Yearbook for European Jewish Literature Studies
Volume 2: Recasting the “Other”: Readings in German Jewish Interwar Culture and Its Aftermath
There are many sides to Siegfried Kracauer – the film theorist, sociologist, and friend to and mentor of key members of the Frankfurt School. One of these sides, which has remained largely unexplored, is Kracauer’s relationship to the religion of Judaism, to Jewishness as a cultural identity, and to the cultural figure of the Jew in circulation around the turn of the past century. While some of his German Jewish contemporaries sought to synthesize aspects of their German-ness [Deutschutm] and Jewishness [Judentum], Kracauer formulated his relationship to German-ness and Jewishness as a no-mands-land, a “neither-nor” in which the dual negation of both identities did not stop in philosophical aporia.
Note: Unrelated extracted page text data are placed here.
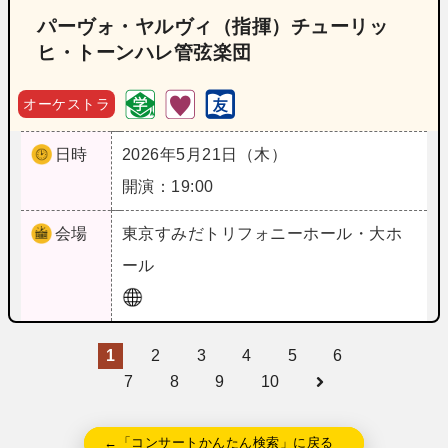
パーヴォ・ヤルヴィ（指揮）チューリッ
ヒ・トーンハレ管弦楽団
オーケストラ
日時
2026年5月21日（木）
開演：19:00
会場
東京
すみだトリフォニーホール・大ホ
ール
1
2
3
4
5
6
7
8
9
10
←「コンサートかんたん検索」に戻る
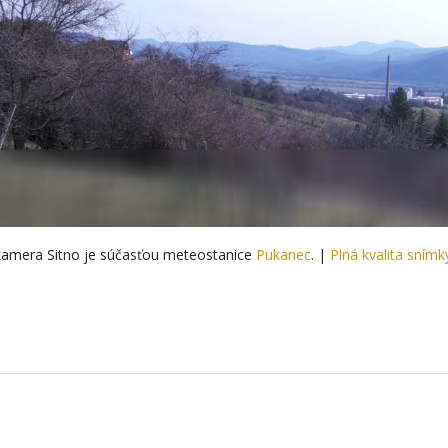
amera Sitno je súčasťou meteostanice
Pukanec
. |
Plná kvalita snímk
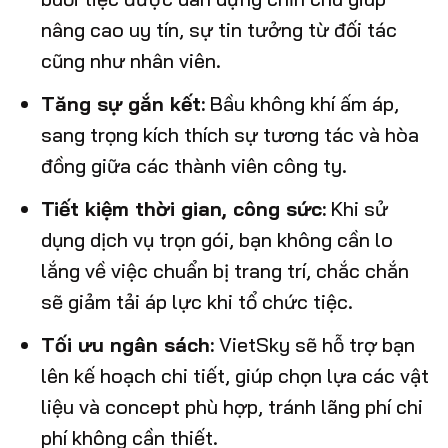
nâng cao uy tín, sự tin tưởng từ đối tác
cũng như nhân viên.
Tăng sự gắn kết:
Bầu không khí ấm áp,
sang trọng kích thích sự tương tác và hòa
đồng giữa các thành viên công ty.
Tiết kiệm thời gian, công sức:
Khi sử
dụng dịch vụ trọn gói, bạn không cần lo
lắng về việc chuẩn bị trang trí, chắc chắn
sẽ giảm tải áp lực khi tổ chức tiệc.
Tối ưu ngân sách:
VietSky sẽ hỗ trợ bạn
lên kế hoạch chi tiết, giúp chọn lựa các vật
liệu và concept phù hợp, tránh lãng phí chi
phí không cần thiết.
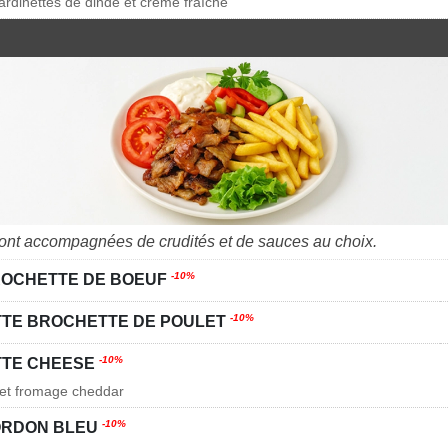
lardinettes de dinde et crème fraîche
sont accompagnées de crudités et de sauces au choix.
-10%
ROCHETTE DE BOEUF
-10%
TTE BROCHETTE DE POULET
-10%
TTE CHEESE
 et fromage cheddar
-10%
ORDON BLEU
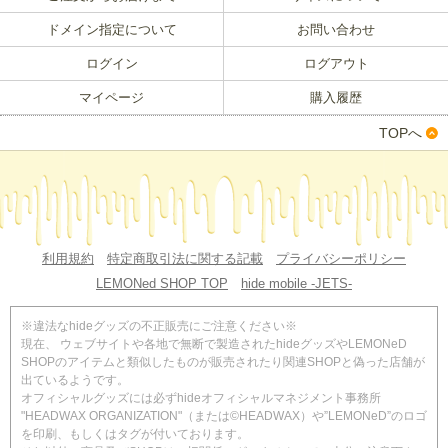
ドメイン指定について
お問い合わせ
ログイン
ログアウト
マイページ
購入履歴
TOPへ
利用規約
特定商取引法に関する記載
プライバシーポリシー
LEMONed SHOP TOP
hide mobile -JETS-
※違法なhideグッズの不正販売にご注意ください※
現在、 ウェブサイトや各地で無断で製造されたhideグッズやLEMONeD
SHOPのアイテムと類似したものが販売されたり関連SHOPと偽った店舗が
出ているようです。
オフィシャルグッズには必ずhideオフィシャルマネジメント事務所
"HEADWAX ORGANIZATION"（または©HEADWAX）や”LEMONeD”のロゴ
を印刷、もしくはタグが付いております。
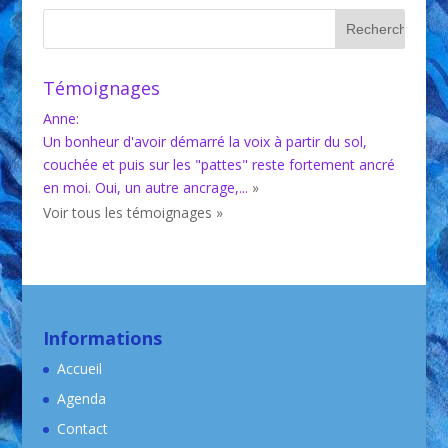
Témoignages
Anne
:
Un bonheur d'avoir démarré la voix à partir du sol,
couchée et puis sur les "pattes" reste fortement ancré
en moi. Oui, un autre ancrage,...
»
Voir tous les témoignages »
Informations
Accueil
Agenda
Contact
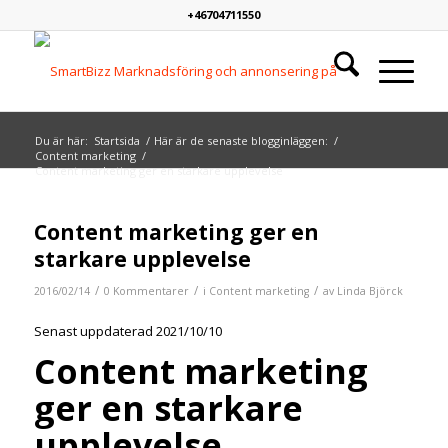
+46704711550
Du är här:
Startsida
/
Här är de senaste blogginläggen:
/
Content marketing
/
Content marketing ger en starkare upplevelse
Content marketing ger en
starkare upplevelse
/
/
/
2016/02/14
0 Kommentarer
i
Content marketing
av
Linda Björck
Senast uppdaterad 2021/10/10
Content marketing
ger en starkare
upplevelse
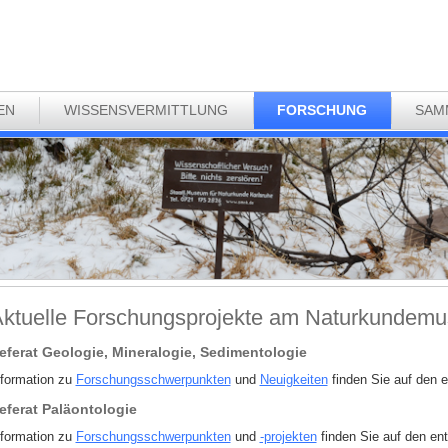
EN
WISSENSVERMITTLUNG
FORSCHUNG
SAM
ktuelle Forschungsprojekte am Naturkundem
eferat Geologie, Mineralogie, Sedimentologie
nformation zu
Forschungsschwerpunkten
und
Neuigkeiten
finden Sie auf den 
eferat Paläontologie
nformation zu
Forschungsschwerpunkten
und
-projekten
finden Sie auf den en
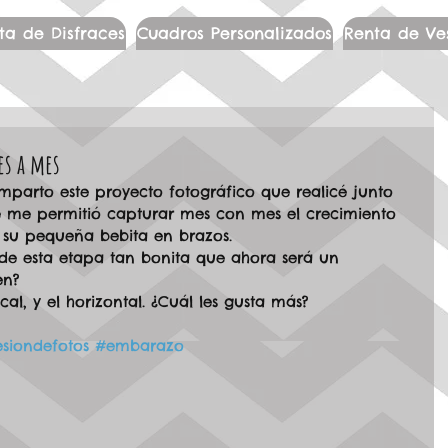
ta de Disfraces
Cuadros Personalizados
Renta de Ve
es a mes
arto este proyecto fotográfico que realicé junto 
me permitió capturar mes con mes el crecimiento 
a su pequeña bebita en brazos. 
 de esta etapa tan bonita que ahora será un 
en? 
cal, y el horizontal. ¿Cuál les gusta más?
esiondefotos
#embarazo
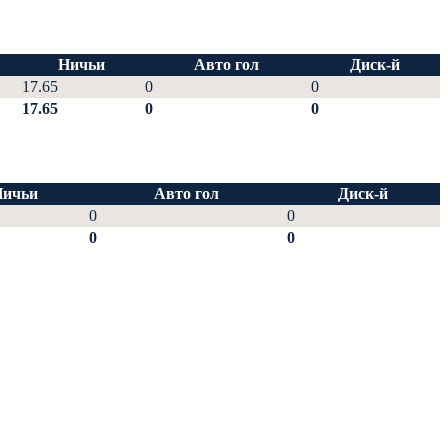
Ничьи
Авто гол
Диск-й
17.65
0
0
17.65
0
0
Ничьи
Авто гол
Диск-й
0
0
0
0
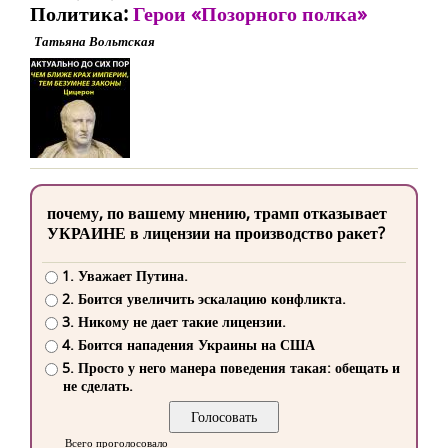
Политика:
Герои «Позорного полка»
Татьяна Вольтская
почему, по вашему мнению, трамп отказывает
УКРАИНЕ в лицензии на производство ракет?
1. Уважает Путина.
2. Боится увеличить эскалацию конфликта.
3. Никому не дает такие лицензии.
4. Боится нападения Украины на США
5. Просто у него манера поведения такая: обещать и
не сделать.
Всего проголосовало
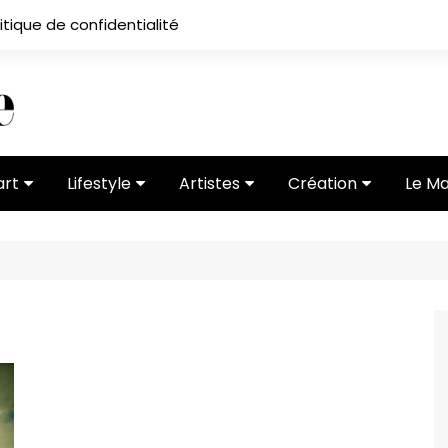
itique de confidentialité
art
Lifestyle
Artistes
Création
Le M
 ses
Subcultures
Ateliers
Portfolios
Mode
Entretiens
Vidéos
 vernissage
Critiques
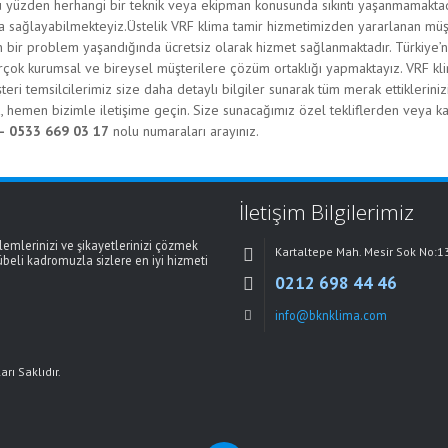
 Bu yüzden herhangi bir teknik veya ekipman konusunda sıkıntı yaşanmamakt
a sağlayabilmekteyiz.Üstelik VRF klima tamir hizmetimizden yararlanan müşt
bir problem yaşandığında ücretsiz olarak hizmet sağlanmaktadır. Türkiye’ni
rçok kurumsal ve bireysel müşterilere çözüm ortaklığı yapmaktayız. VRF kli
Müşteri temsilcilerimiz size daha detaylı bilgiler sunarak tüm merak ettikleriniz
, hemen bizimle iletişime geçin. Size sunacağımız özel tekliflerden veya k
– 0533 669 03 17
nolu numaraları arayınız.
İletişim Bilgilerimiz
mlerinizi ve şikayetlerinizi çözmek
Kartaltepe Mah. Mesir Sok No:1
übeli kadromuzla sizlere en iyi hizmeti
0212 698 44 46
info@bknklima.com
rı Saklıdır.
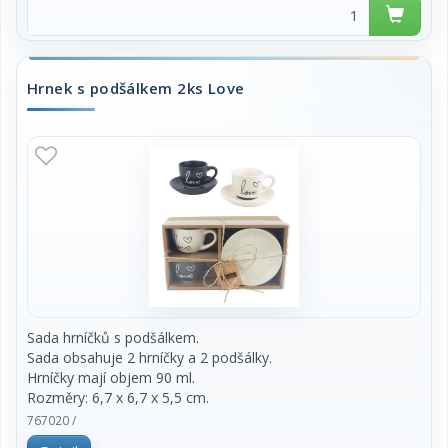
Hrnek s podšálkem 2ks Love
Sada hrníčků s podšálkem.
Sada obsahuje 2 hrníčky a 2 podšálky.
Hrníčky mají objem 90 ml.
Rozměry: 6,7 x 6,7 x 5,5 cm.
Materiál: keramika.
767020 /
Barva: šedá, krémová.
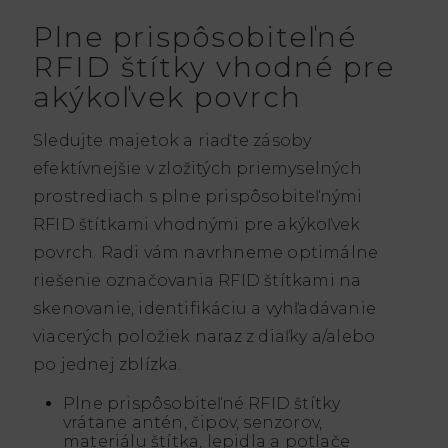
Plne prispôsobiteľné
RFID štítky vhodné pre
akýkoľvek povrch
Sledujte majetok a riaďte zásoby
efektívnejšie v zložitých priemyselných
prostrediach s plne prispôsobiteľnými
RFID štítkami vhodnými pre akýkoľvek
povrch. Radi vám navrhneme optimálne
riešenie označovania RFID štítkami na
skenovanie, identifikáciu a vyhľadávanie
viacerých položiek naraz z diaľky a/alebo
po jednej zblízka.
Plne prispôsobiteľné RFID štítky
vrátane antén, čipov, senzorov,
materiálu štítka, lepidla a potlače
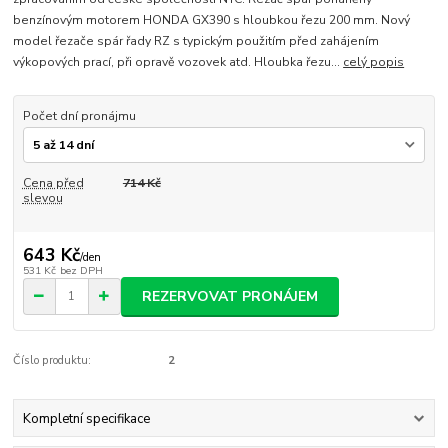
benzínovým motorem HONDA GX390 s hloubkou řezu 200 mm. Nový
model řezače spár řady RZ s typickým použitím před zahájením
výkopových prací, při opravě vozovek atd. Hloubka řezu...
celý popis
Počet dní pronájmu
Cena před
714 Kč
slevou
643 Kč
/
den
531 Kč
bez DPH
REZERVOVAT PRONÁJEM
Číslo produktu:
2
Kompletní specifikace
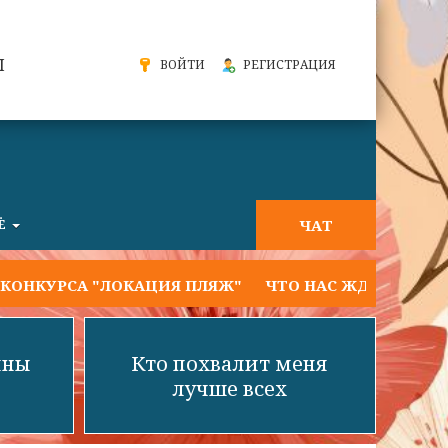
Ы
ВОЙТИ
РЕГИСТРАЦИЯ
ЧАТ
Ё
КУРСА "ЛОКАЦИЯ ПЛЯЖ"
ЧТО НАС ЖДЁТ НА ТЕКУЩЕЙ
нны
Кто похвалит меня
лучше всех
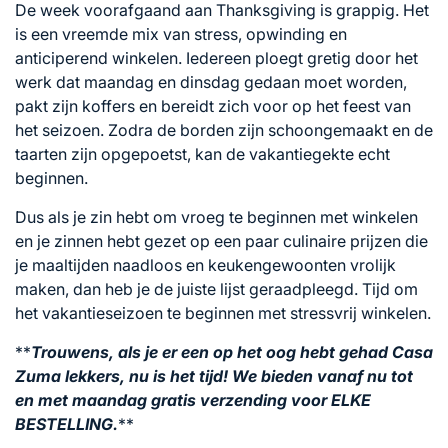
De week voorafgaand aan Thanksgiving is grappig. Het
is een vreemde mix van stress, opwinding en
anticiperend winkelen. Iedereen ploegt gretig door het
werk dat maandag en dinsdag gedaan moet worden,
pakt zijn koffers en bereidt zich voor op het feest van
het seizoen. Zodra de borden zijn schoongemaakt en de
taarten zijn opgepoetst, kan de vakantiegekte echt
beginnen.
Dus als je zin hebt om vroeg te beginnen met winkelen
en je zinnen hebt gezet op een paar culinaire prijzen die
je maaltijden naadloos en keukengewoonten vrolijk
maken, dan heb je de juiste lijst geraadpleegd. Tijd om
het vakantieseizoen te beginnen met stressvrij winkelen.
**
Trouwens, als je er een op het oog hebt gehad
Casa
Zuma
lekkers, nu is het tijd! We bieden vanaf nu tot
en met maandag gratis verzending voor ELKE
BESTELLING.
**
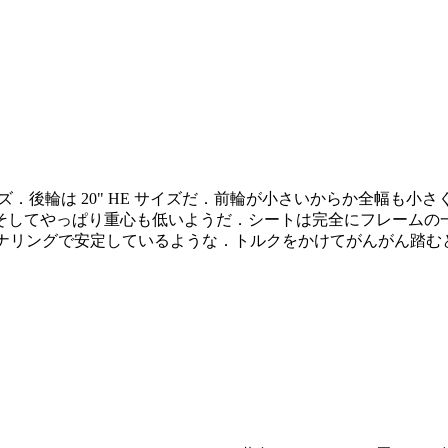
 と同じサイズ．後輪は 20" HE サイズだ．前輪が小さいからか全幅も
そしてやっぱり重心も低いようだ．シートは完全にフレームの
 より，コーナリングで安定しているような．トルクをかけてがんがん踏む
As I argue in the article, Kracauer consciously positions himself and works within the interstices of his German-ness and Jewishness through what I call a dialectics of Otherness: a position that emerges from “in-between” both cultural polarities, drawing on facets of both philosophical and cultural traditions without accepting either or simply swapping one for the other. This negation of German-ness and Jewishness has wide-reaching effects for Kracauer’s thoughts on messianism and his intellectual relationships with his Weimar-era peers. It also, I contend, presages the philosophical stance of negation central to Critical Theory.
Citation:
“The Dialectics of Otherness: Siegfried Kracauer’s Figurations of the Jew, Judaism, and Jewishness,”
in: Yearbook for European Jewish Literature Studies, eds. Alfred Bodenheimer and Vivian Liska, vol. 2.
Recasting the “Other”: Readings in German Jewish Interwar Culture and Its Aftermath, ed. Karin Neuburger (2015): 90-111.